What this task involves:
Lines holding the string "inputs" are the ones to copy; find them all in the data.

Source data:

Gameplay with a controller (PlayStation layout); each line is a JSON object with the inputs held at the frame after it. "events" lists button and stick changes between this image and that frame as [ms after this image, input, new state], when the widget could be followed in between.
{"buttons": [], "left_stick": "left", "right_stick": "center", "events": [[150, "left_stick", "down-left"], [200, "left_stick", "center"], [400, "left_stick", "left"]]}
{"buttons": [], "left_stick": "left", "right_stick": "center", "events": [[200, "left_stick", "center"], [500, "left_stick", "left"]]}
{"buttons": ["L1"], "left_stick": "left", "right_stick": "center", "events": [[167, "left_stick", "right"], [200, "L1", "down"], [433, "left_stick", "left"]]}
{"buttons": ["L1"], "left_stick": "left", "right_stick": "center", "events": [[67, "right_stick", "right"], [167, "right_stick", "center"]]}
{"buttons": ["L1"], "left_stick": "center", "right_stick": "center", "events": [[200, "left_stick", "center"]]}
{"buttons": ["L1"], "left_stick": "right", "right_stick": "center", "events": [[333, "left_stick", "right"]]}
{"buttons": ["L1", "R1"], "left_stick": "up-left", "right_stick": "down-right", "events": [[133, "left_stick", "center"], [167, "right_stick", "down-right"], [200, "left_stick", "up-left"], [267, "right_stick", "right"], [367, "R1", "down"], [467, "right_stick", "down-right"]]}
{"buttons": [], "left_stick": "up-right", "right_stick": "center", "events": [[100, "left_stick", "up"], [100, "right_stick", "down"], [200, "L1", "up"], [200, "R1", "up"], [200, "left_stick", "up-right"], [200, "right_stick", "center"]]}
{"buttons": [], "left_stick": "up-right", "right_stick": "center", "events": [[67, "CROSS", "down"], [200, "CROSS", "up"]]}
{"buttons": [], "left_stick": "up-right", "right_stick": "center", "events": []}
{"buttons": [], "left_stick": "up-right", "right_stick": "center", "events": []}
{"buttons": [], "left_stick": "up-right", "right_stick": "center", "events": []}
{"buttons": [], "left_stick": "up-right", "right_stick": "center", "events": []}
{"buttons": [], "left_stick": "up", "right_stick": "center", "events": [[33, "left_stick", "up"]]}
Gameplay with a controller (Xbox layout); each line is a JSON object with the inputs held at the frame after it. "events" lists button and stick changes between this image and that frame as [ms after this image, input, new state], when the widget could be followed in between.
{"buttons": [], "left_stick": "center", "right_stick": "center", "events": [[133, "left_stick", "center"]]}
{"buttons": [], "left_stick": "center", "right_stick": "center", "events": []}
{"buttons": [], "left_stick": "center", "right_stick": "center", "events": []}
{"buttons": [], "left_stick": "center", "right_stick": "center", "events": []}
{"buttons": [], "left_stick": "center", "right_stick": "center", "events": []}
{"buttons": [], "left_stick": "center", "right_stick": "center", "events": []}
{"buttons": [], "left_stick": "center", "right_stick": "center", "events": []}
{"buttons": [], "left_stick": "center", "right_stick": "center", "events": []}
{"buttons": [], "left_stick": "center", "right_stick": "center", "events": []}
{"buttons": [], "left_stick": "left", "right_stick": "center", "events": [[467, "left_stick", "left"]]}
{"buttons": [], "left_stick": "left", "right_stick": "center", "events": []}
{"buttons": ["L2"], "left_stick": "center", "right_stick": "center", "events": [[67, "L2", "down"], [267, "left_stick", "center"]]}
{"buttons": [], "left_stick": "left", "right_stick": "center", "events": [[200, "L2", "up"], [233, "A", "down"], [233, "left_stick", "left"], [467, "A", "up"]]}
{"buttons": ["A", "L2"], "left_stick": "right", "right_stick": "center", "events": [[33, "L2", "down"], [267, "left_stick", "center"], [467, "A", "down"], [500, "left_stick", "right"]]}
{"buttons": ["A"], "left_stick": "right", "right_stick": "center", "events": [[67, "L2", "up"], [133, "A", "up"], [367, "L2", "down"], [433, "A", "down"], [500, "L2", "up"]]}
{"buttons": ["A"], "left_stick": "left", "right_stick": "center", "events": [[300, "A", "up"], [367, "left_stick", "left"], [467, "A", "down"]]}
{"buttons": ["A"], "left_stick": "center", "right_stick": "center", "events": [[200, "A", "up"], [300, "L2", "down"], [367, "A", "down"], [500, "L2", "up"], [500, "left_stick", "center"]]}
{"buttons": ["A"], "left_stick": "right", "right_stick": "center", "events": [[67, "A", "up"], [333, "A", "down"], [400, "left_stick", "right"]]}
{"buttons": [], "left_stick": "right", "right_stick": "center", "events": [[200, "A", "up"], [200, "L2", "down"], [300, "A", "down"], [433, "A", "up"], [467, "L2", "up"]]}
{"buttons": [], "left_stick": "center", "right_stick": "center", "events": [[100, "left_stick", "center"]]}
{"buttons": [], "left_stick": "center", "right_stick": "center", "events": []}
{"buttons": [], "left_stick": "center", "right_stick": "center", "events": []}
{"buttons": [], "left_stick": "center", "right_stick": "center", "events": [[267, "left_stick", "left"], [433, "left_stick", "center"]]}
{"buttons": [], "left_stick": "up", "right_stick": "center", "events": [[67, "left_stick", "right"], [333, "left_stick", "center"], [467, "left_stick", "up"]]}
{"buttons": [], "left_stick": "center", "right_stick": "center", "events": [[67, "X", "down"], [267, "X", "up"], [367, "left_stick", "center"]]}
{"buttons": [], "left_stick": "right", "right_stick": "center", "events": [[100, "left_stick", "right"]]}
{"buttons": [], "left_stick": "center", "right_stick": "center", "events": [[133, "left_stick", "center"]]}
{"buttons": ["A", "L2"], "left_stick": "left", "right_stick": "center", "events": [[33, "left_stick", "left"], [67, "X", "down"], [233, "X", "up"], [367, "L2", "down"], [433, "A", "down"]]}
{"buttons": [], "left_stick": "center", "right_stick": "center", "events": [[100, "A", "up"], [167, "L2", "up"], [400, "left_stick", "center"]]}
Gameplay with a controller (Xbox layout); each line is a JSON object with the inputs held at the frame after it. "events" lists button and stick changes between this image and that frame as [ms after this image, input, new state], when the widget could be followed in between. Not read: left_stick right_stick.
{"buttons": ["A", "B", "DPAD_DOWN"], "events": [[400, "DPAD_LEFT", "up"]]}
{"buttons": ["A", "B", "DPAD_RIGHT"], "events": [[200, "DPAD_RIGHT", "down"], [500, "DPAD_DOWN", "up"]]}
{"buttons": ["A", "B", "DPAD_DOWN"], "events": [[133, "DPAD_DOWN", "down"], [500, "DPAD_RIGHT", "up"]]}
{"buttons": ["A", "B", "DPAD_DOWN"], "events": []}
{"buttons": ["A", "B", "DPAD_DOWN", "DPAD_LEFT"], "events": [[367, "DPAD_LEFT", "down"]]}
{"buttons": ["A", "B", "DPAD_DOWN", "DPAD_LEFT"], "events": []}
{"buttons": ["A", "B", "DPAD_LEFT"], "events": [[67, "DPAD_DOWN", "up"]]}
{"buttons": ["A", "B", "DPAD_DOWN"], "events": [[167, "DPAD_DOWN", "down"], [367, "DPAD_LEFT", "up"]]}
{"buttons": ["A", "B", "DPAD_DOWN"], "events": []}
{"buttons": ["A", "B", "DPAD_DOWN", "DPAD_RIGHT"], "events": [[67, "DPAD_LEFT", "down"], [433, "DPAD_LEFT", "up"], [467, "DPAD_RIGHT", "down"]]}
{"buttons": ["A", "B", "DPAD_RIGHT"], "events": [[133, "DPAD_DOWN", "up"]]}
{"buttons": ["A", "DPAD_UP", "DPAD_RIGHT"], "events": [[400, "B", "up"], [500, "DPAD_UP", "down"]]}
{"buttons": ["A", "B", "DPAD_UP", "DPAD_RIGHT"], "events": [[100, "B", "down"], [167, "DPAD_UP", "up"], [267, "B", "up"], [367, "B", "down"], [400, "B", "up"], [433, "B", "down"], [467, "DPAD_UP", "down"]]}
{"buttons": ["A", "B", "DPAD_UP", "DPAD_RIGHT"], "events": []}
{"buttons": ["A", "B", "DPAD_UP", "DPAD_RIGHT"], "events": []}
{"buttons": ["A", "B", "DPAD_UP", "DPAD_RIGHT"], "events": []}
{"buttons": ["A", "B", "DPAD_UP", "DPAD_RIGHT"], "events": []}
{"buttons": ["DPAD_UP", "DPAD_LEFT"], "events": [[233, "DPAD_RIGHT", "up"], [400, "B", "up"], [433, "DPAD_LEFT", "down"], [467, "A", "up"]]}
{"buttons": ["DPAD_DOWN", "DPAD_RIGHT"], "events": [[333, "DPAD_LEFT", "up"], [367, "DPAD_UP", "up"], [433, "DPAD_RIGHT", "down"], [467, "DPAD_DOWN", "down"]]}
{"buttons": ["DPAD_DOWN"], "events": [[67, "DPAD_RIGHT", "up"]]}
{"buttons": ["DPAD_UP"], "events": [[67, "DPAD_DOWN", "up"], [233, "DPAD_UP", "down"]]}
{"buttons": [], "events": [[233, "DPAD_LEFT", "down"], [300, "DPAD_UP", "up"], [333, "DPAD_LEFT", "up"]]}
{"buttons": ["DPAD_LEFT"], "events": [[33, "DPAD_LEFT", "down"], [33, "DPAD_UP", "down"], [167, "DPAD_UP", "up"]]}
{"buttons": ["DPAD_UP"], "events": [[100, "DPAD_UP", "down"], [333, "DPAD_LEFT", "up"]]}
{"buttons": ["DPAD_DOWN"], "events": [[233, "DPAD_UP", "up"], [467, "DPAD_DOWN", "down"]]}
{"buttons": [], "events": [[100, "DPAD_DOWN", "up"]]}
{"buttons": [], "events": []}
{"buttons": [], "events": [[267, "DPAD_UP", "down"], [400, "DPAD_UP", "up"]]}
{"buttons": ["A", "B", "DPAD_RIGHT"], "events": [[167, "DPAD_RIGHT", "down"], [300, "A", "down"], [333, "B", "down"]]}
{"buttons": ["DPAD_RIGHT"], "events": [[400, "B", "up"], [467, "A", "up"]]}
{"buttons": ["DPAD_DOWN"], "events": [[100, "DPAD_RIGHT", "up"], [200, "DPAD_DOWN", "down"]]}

Solution for this exercise:
Gameplay with a controller (PlayStation layout); each line is a JSON object with the inputs held at the frame after it. "events" lists button and stick changes between this image and that frame as [ms after this image, input, new state], when the widget could be followed in between.
Gameplay with a controller (Xbox layout); each line is a JSON object with the inputs held at the frame after it. "events" lists button and stick changes between this image and that frame as [ms after this image, input, new state], when the widget could be followed in between.
Gameplay with a controller (Xbox layout); each line is a JSON object with the inputs held at the frame after it. "events" lists button and stick changes between this image and that frame as [ms after this image, input, new state], when the widget could be followed in between. Not read: left_stick right_stick.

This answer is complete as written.